LU-Net: An Efficient Network for 3D LiDAR Point Cloud Semantic Segmentation Based on End-to-End-Learned 3D Features and U-Net
This addresses efficient real-time semantic segmentation for autonomous driving applications, though it is an incremental improvement combining existing techniques.
The paper tackles 3D LiDAR point cloud semantic segmentation by proposing LU-Net, an end-to-end architecture that projects learned 3D features into a 2D range-image for processing with a U-Net, achieving state-of-the-art performance on the KITTI dataset and operating at 24fps on a single GPU.
We propose LU-Net -- for LiDAR U-Net, a new method for the semantic segmentation of a 3D LiDAR point cloud. Instead of applying some global 3D segmentation method such as PointNet, we propose an end-to-end architecture for LiDAR point cloud semantic segmentation that efficiently solves the problem as an image processing problem. We first extract high-level 3D features for each point given its 3D neighbors. Then, these features are projected into a 2D multichannel range-image by considering the topology of the sensor.

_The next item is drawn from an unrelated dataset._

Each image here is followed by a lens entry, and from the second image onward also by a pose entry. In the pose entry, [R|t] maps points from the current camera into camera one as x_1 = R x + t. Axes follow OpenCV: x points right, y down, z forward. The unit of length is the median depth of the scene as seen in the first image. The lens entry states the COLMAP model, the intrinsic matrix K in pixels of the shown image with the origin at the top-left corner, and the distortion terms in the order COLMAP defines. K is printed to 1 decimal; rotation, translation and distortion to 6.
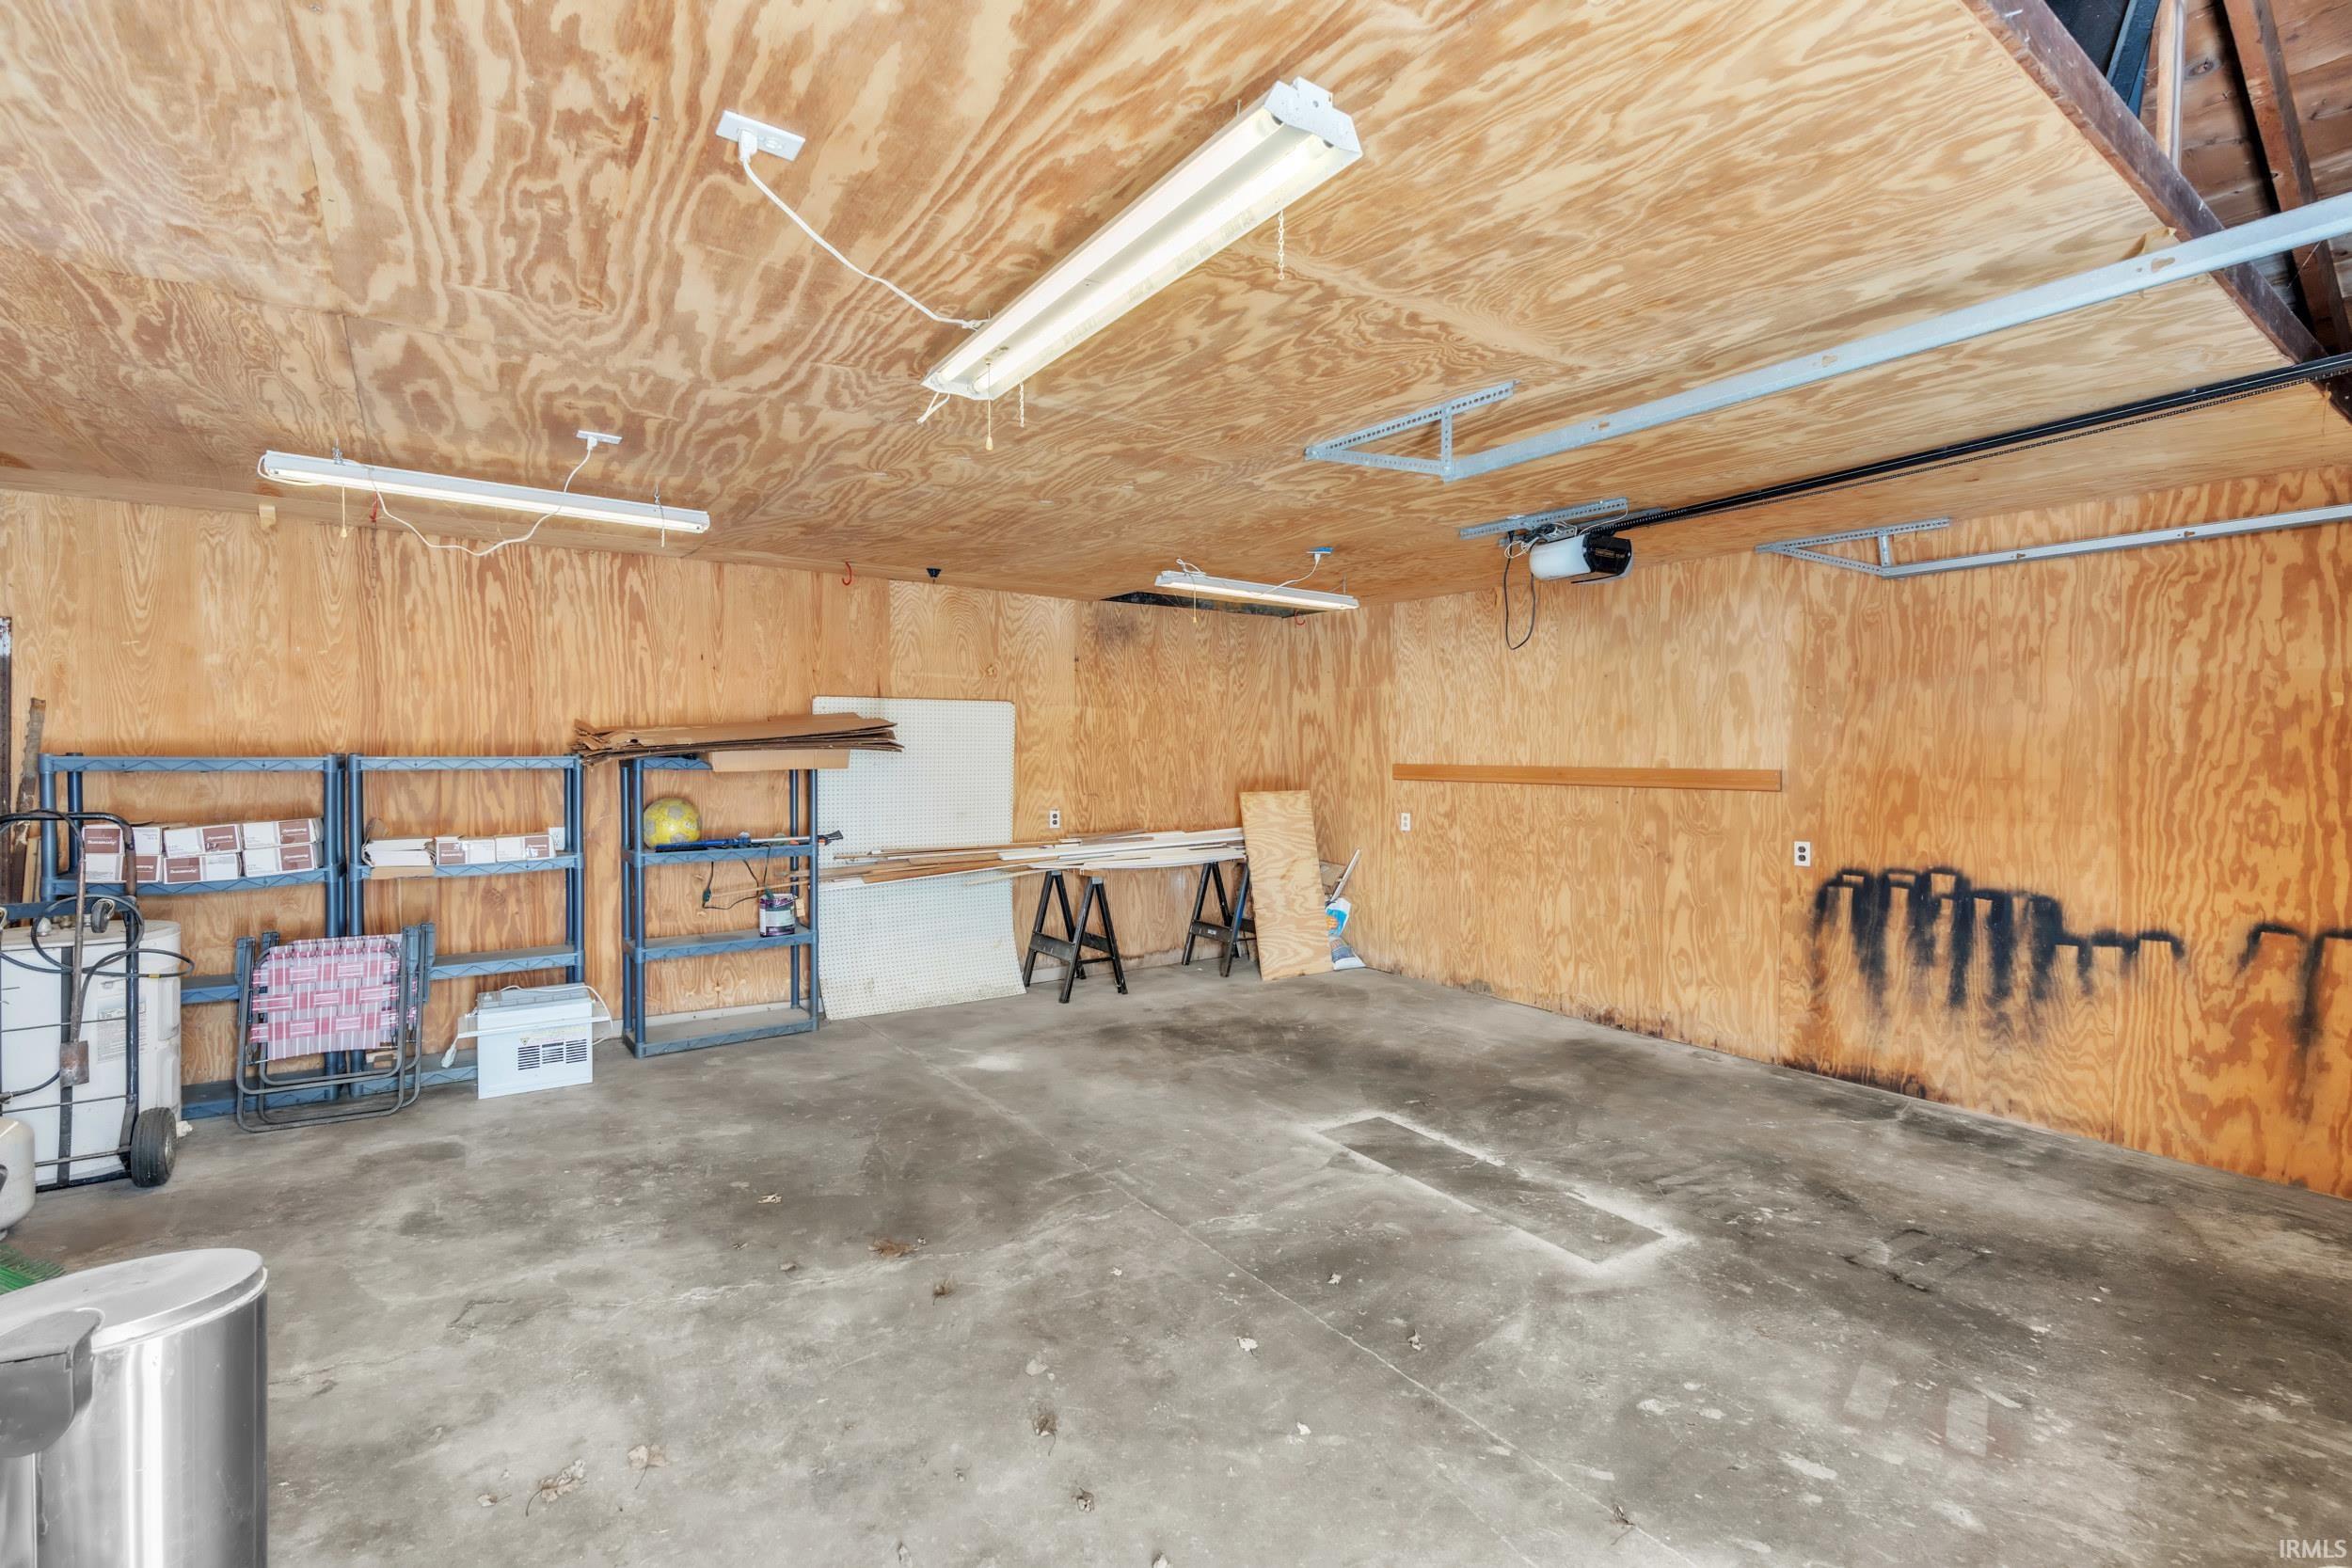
lens RADIAL K [[1096.0, 0, 1223.3], [0, 1096.0, 749.9], [0, 0, 1]] dist [-0.008366, 0.000292]
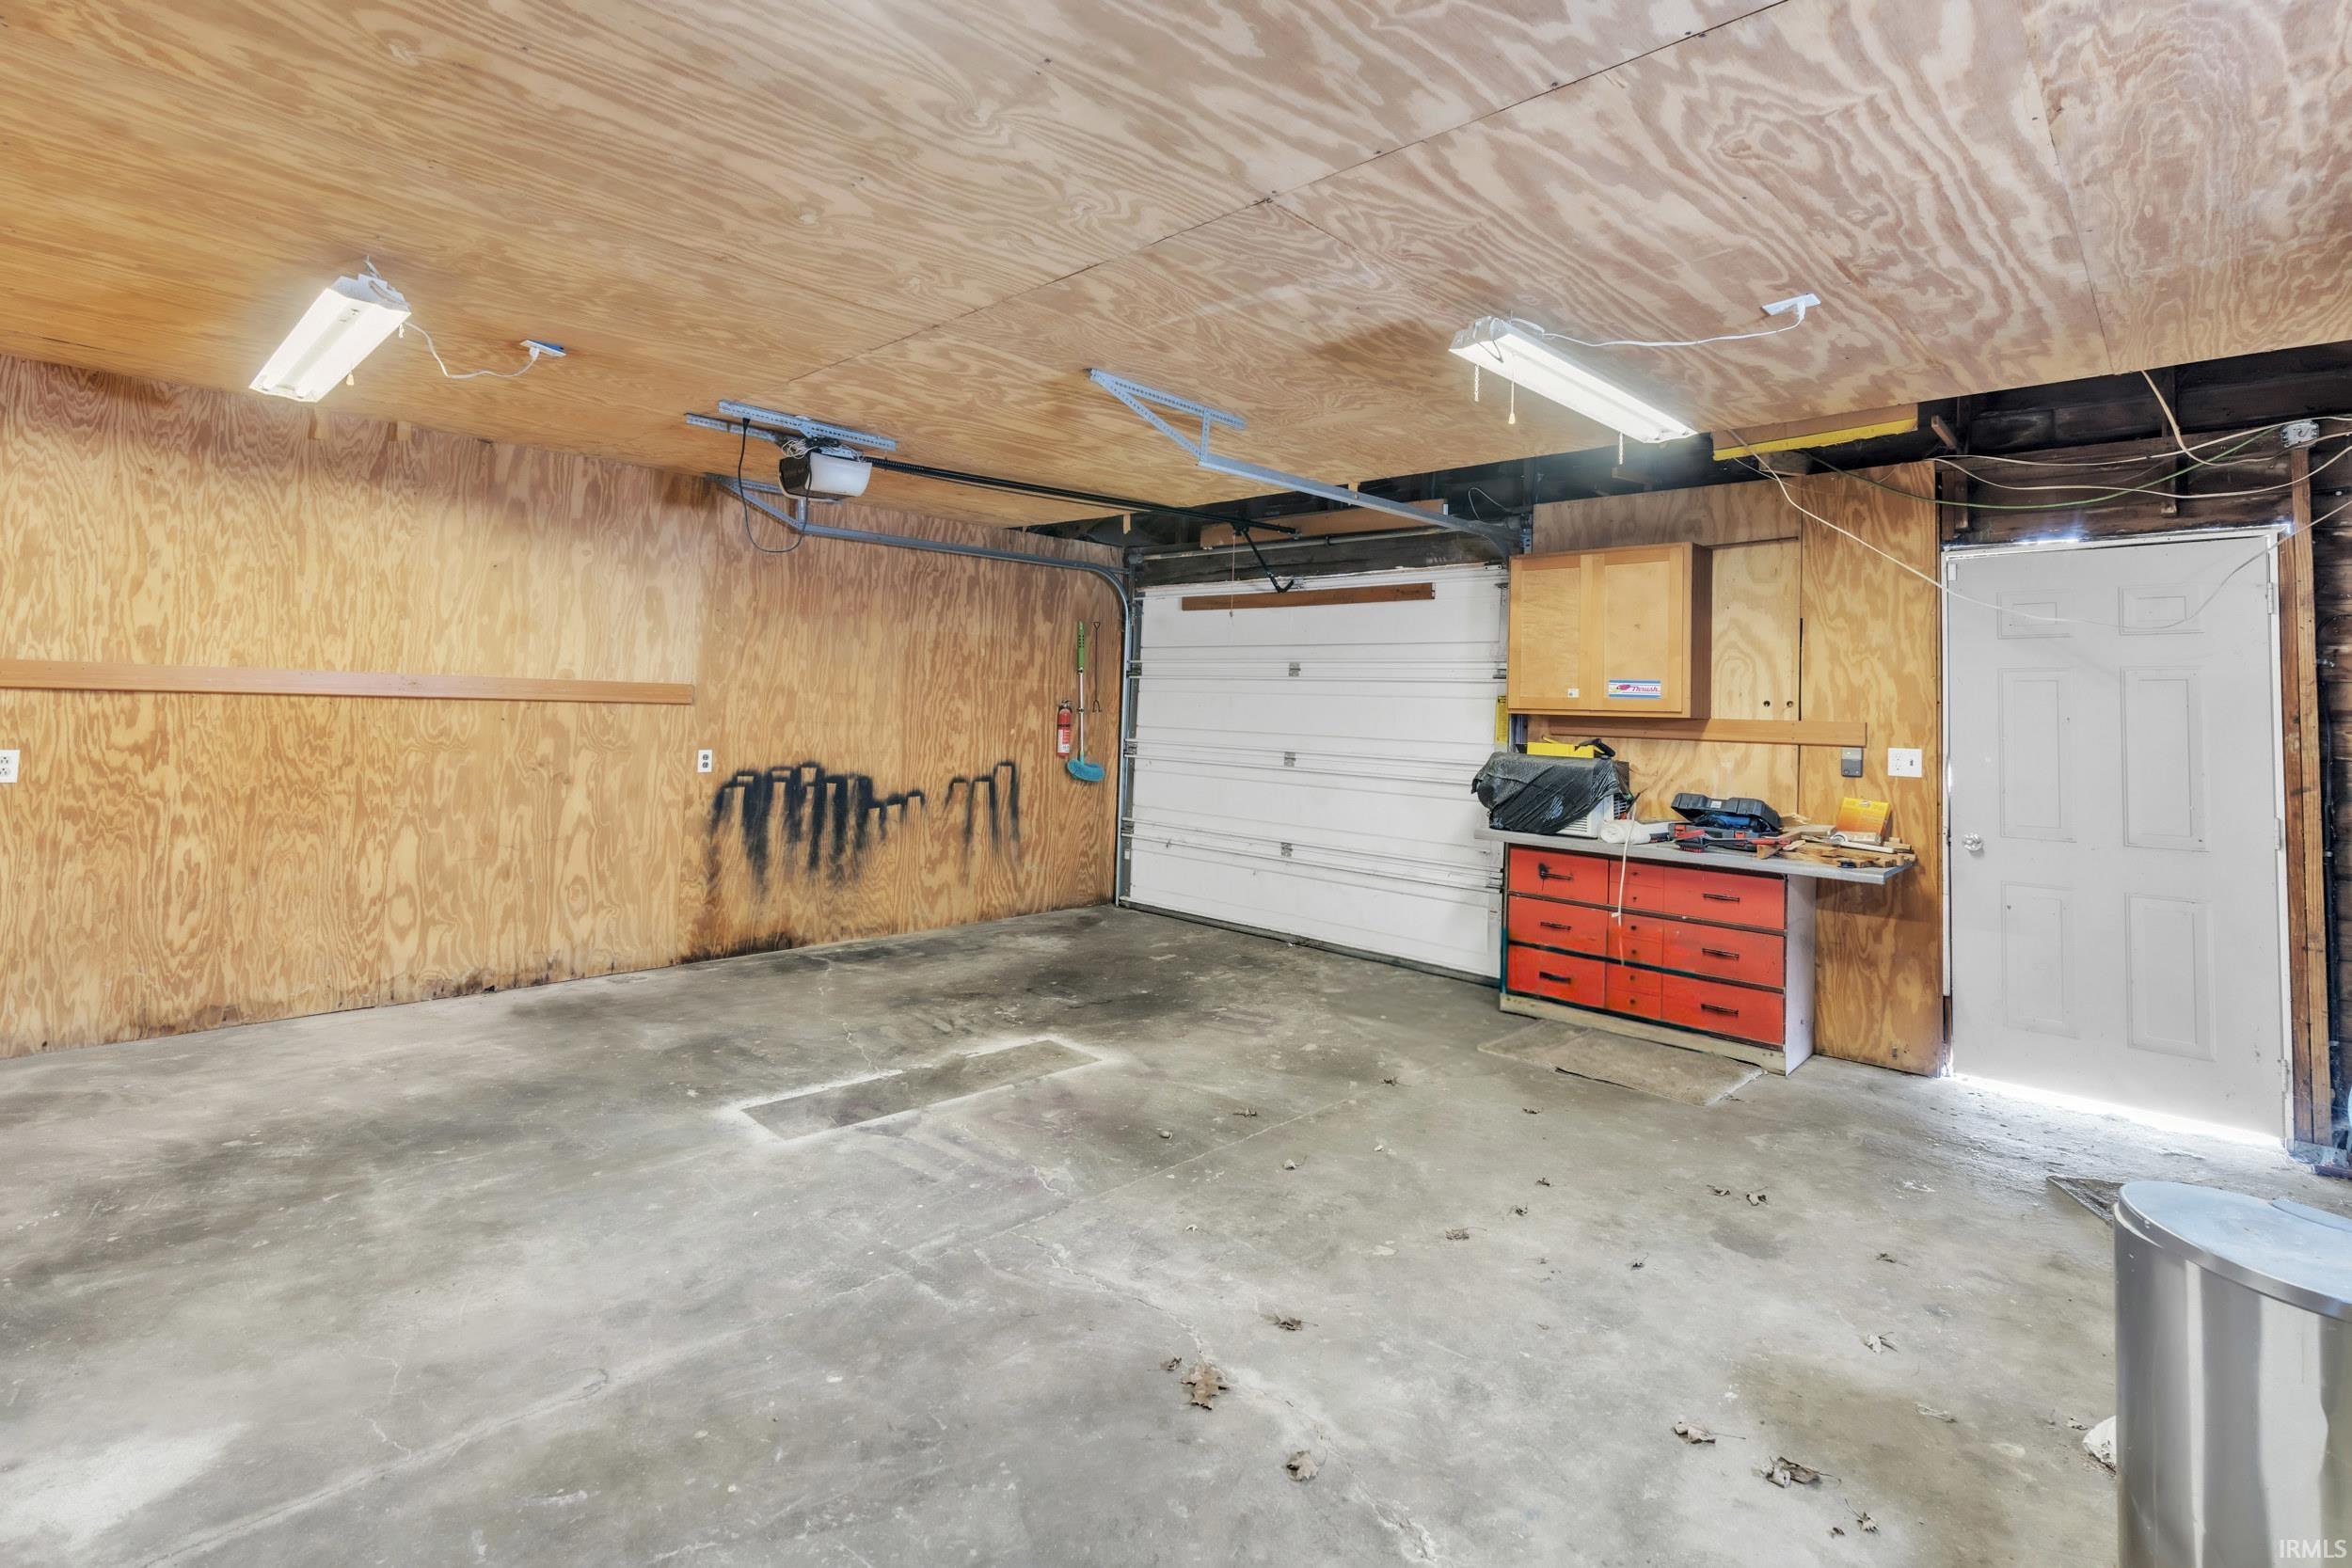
lens RADIAL K [[1076.9, 0, 1173.5], [0, 1076.9, 647.3], [0, 0, 1]] dist [-0.008140, 0.000382]
pose [[-0.173672, 0.047854, 0.983640, -0.685197], [-0.030780, 0.998067, -0.053990, 0.027946], [-0.984323, -0.039653, -0.171863, 0.812668]]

Thanks to these learned features and this projection, we can finally perform the segmentation using a simple U-Net segmentation network, which performs very well while being very efficient. In this way, we can exploit both the 3D nature of the data and the specificity of the LiDAR sensor. This approach outperforms the state-of-the-art by a large margin on the KITTI dataset, as our experiments show. Moreover, this approach operates at 24fps on a single GPU. This is above the acquisition rate of common LiDAR sensors which makes it suitable for real-time applications.